The educational content of each episode varies significantly, from accessible explanations of dinosaur anatomy to some unsupported speculations about dinosaur behavior (such as Bob Bakker's suggestion that a herd of Parasaurolophus could use low-register sounds to "scramble the brains" of an attacking predator). The trouble with this approach is that the documentary never really explains how we know what we say we know about dinosaurs. Watching the first two episodes with my in-laws during a visit, they were nearly constantly turning to me and asking, "how do they know that?" It would have been far better to get the talking heads of the program to discuss particular studies and dig a little deeper into the science on which the show was based.
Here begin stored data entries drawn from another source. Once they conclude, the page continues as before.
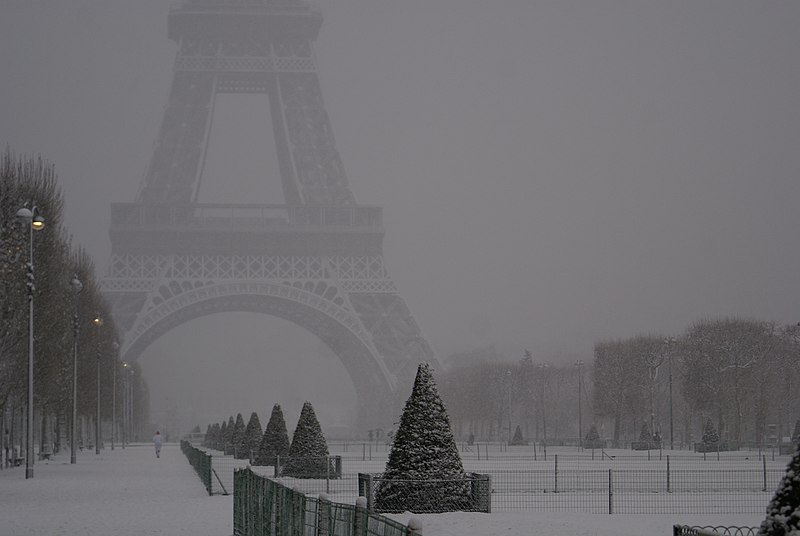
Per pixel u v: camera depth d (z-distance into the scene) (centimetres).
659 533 5059
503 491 8088
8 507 7181
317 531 3475
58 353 14175
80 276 18975
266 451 12488
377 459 14362
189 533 5416
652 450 19712
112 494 8419
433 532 5034
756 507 6812
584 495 7769
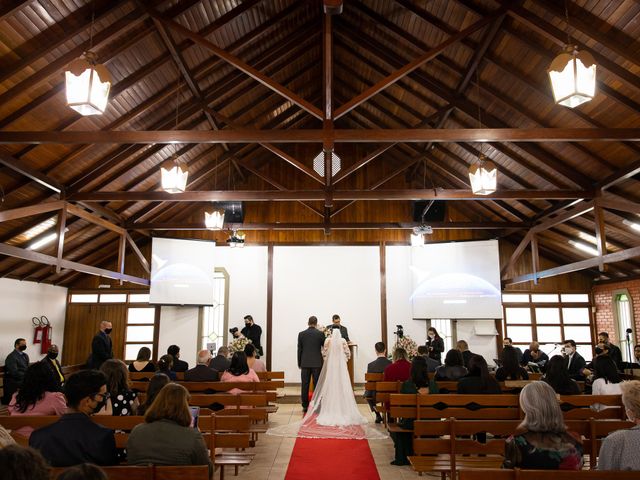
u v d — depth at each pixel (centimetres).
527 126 783
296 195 886
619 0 525
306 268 1241
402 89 912
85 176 823
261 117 1023
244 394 535
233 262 1240
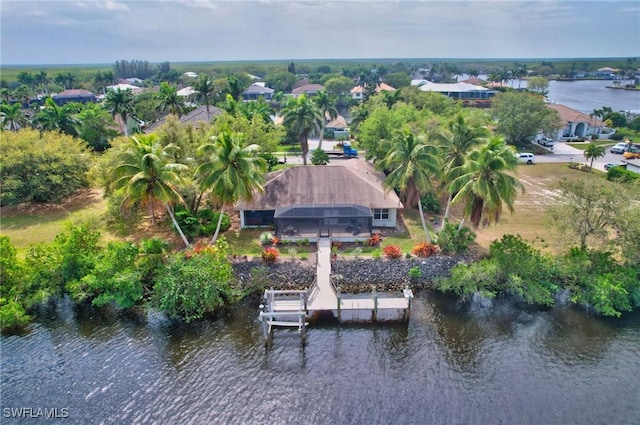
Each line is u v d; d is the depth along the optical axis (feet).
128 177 111.96
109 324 101.24
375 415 75.87
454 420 74.59
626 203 108.99
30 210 159.43
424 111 210.18
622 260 115.55
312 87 475.31
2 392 80.89
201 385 82.84
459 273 111.86
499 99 270.67
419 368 86.99
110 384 82.99
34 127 228.22
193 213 140.77
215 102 346.54
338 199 136.15
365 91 450.30
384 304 102.53
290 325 98.89
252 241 130.52
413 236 134.21
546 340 94.99
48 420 74.79
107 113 259.60
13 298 104.88
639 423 73.87
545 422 74.18
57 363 88.33
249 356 90.84
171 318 103.30
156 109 286.25
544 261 113.39
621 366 86.84
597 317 102.99
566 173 201.98
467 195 115.96
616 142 274.16
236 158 115.24
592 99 555.69
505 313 105.09
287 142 281.54
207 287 103.19
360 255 121.39
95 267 107.34
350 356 90.84
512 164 108.78
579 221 113.70
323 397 79.97
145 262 112.78
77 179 164.45
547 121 250.78
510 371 85.76
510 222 146.20
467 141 131.23
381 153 174.50
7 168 149.89
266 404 78.59
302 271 116.37
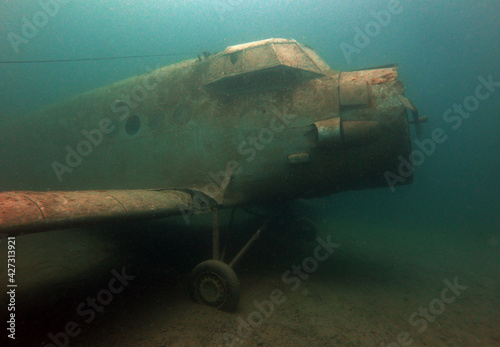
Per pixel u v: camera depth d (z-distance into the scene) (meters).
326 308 3.66
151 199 3.33
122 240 6.73
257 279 4.56
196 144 4.81
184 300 3.72
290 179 4.32
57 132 7.44
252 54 4.42
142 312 3.38
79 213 2.36
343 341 2.95
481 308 3.93
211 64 4.78
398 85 3.81
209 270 3.56
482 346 3.00
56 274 4.55
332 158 4.00
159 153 5.22
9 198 2.07
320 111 4.03
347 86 4.01
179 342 2.79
As is, the show paints a series of vignettes featuring dinosaurs but never really explains how we have come to understand these things about dinosaurs. Documentary filmmakers should stop being afraid of digging into science; people want to know the details of how we have come to understand the lives of dinosaurs. (And, speaking for myself, programs that showed the process of science were what inspired my interest in paleontology.)
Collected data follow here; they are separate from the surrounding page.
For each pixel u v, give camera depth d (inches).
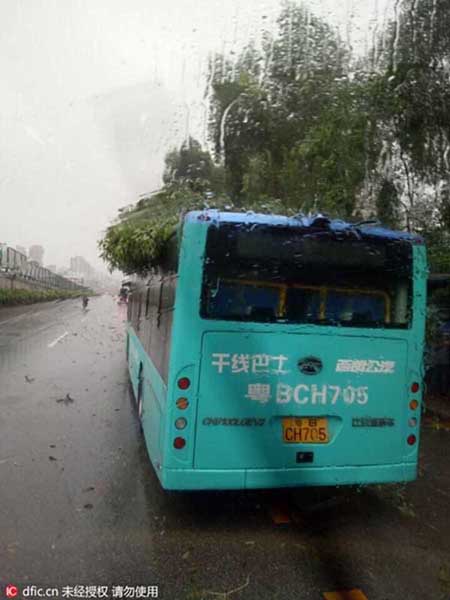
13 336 633.0
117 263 234.2
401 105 225.3
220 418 127.1
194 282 127.4
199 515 143.9
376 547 129.6
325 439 133.2
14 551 118.9
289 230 133.8
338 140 223.6
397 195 240.5
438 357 308.3
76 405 273.3
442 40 220.2
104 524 135.4
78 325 864.3
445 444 231.5
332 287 135.3
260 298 130.8
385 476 137.6
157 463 139.6
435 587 111.0
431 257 256.8
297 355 131.2
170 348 130.1
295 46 235.9
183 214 132.8
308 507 153.9
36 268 1792.6
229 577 112.3
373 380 136.9
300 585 110.0
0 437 210.1
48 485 161.0
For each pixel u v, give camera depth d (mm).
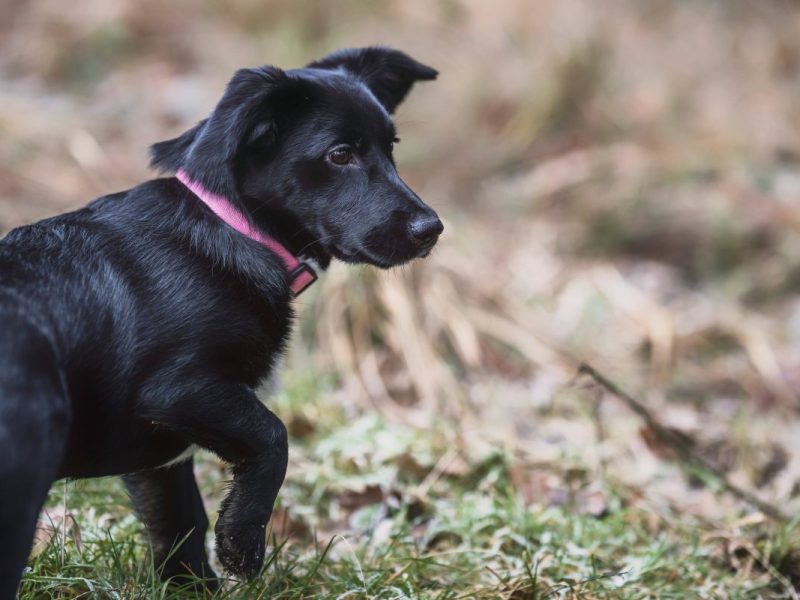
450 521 8469
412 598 6961
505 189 14977
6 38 17828
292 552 7840
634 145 16125
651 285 13578
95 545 7270
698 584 7855
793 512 9227
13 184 13086
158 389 5887
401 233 6809
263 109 6348
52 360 5398
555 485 9289
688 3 20109
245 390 6098
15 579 5043
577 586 7371
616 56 17656
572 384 9227
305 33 18031
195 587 6762
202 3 18719
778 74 18672
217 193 6223
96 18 17969
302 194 6707
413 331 11680
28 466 5090
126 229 6133
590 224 14297
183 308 5980
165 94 16562
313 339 11789
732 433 10641
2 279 5574
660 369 11984
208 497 8586
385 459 9383
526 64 17094
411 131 15695
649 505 9031
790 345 12648
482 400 11156
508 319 12398
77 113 15539
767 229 14469
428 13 18109
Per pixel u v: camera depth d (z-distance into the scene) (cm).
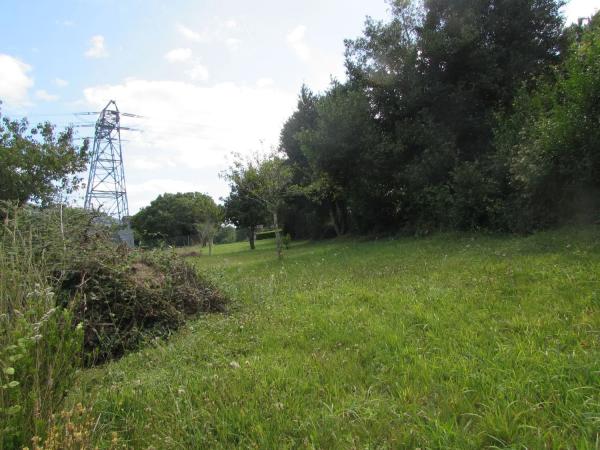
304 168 2762
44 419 231
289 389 322
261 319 569
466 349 368
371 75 1873
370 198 2022
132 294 557
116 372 407
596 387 272
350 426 261
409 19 1831
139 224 5334
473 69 1716
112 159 3391
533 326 404
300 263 1341
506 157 1280
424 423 257
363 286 729
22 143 1417
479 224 1447
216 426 276
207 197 3022
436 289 611
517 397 272
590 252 727
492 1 1691
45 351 252
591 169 967
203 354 445
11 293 277
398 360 363
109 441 264
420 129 1733
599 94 916
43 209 618
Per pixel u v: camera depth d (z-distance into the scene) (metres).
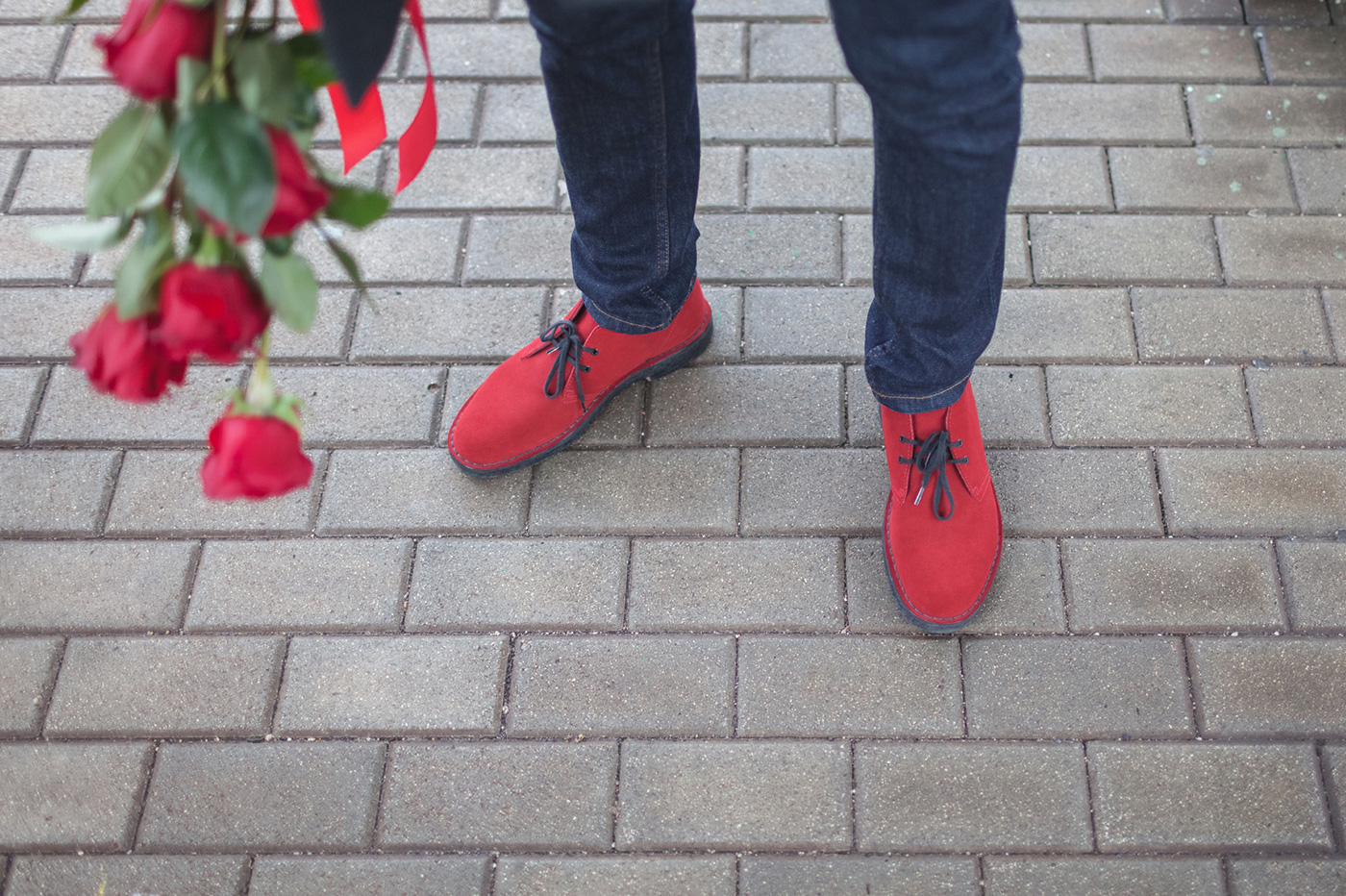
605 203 1.47
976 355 1.49
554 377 1.76
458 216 2.08
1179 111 2.11
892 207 1.23
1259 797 1.53
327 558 1.76
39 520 1.79
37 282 2.01
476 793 1.58
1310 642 1.64
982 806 1.54
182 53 0.63
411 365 1.93
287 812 1.57
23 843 1.55
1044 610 1.68
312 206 0.68
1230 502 1.75
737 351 1.93
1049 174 2.06
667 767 1.59
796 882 1.50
What I was most curious to see, however, was whether the creators of the show made good on their promise to amend the program. As I wrote last December, paleontologist Matt Wedel was shocked to see the original run of the program twist his words to make it sound like he was saying something he did not actually say. Wedel had explicitly attempted to debunk the idea that dinosaurs had a "second brain" in their rumps, yet Clash of the Dinosaurs presented a bit of film suggesting that Wedel endorsed such a view. After hearing Wedel's complaints the filmmakers agreed to edit the DVD release, and, to their credit, they appear to have removed it. Hopefully such incidents will not repeat themselves.
The DVD also includes a "preview" of the documentary When Dinosaurs Roamed America, but it is not much of an extra. Cobbled together out of clips from another show called When Dinosaurs Roamed North America and a few scenes shot at Utah's Dinosaur National Monument, this extra show is a throwaway which is not worth watching if you have any familiarity at all with dinosaurs.
In the end, Clash of the Dinosaurs feels like a wasted opportunity. The filmmakers assembled an all-star cast of paleontologists and had some great computer graphics, yet the sensationalistic and repetitive presentation of the show began to feel grating after the first 15 minutes. Instead of a detailed look at the physiology and biomechanics of dinosaurs, Clash of the Dinosaurs samples just enough paleontology to restore scenes of prehistoric violence replayed more times than I care to count.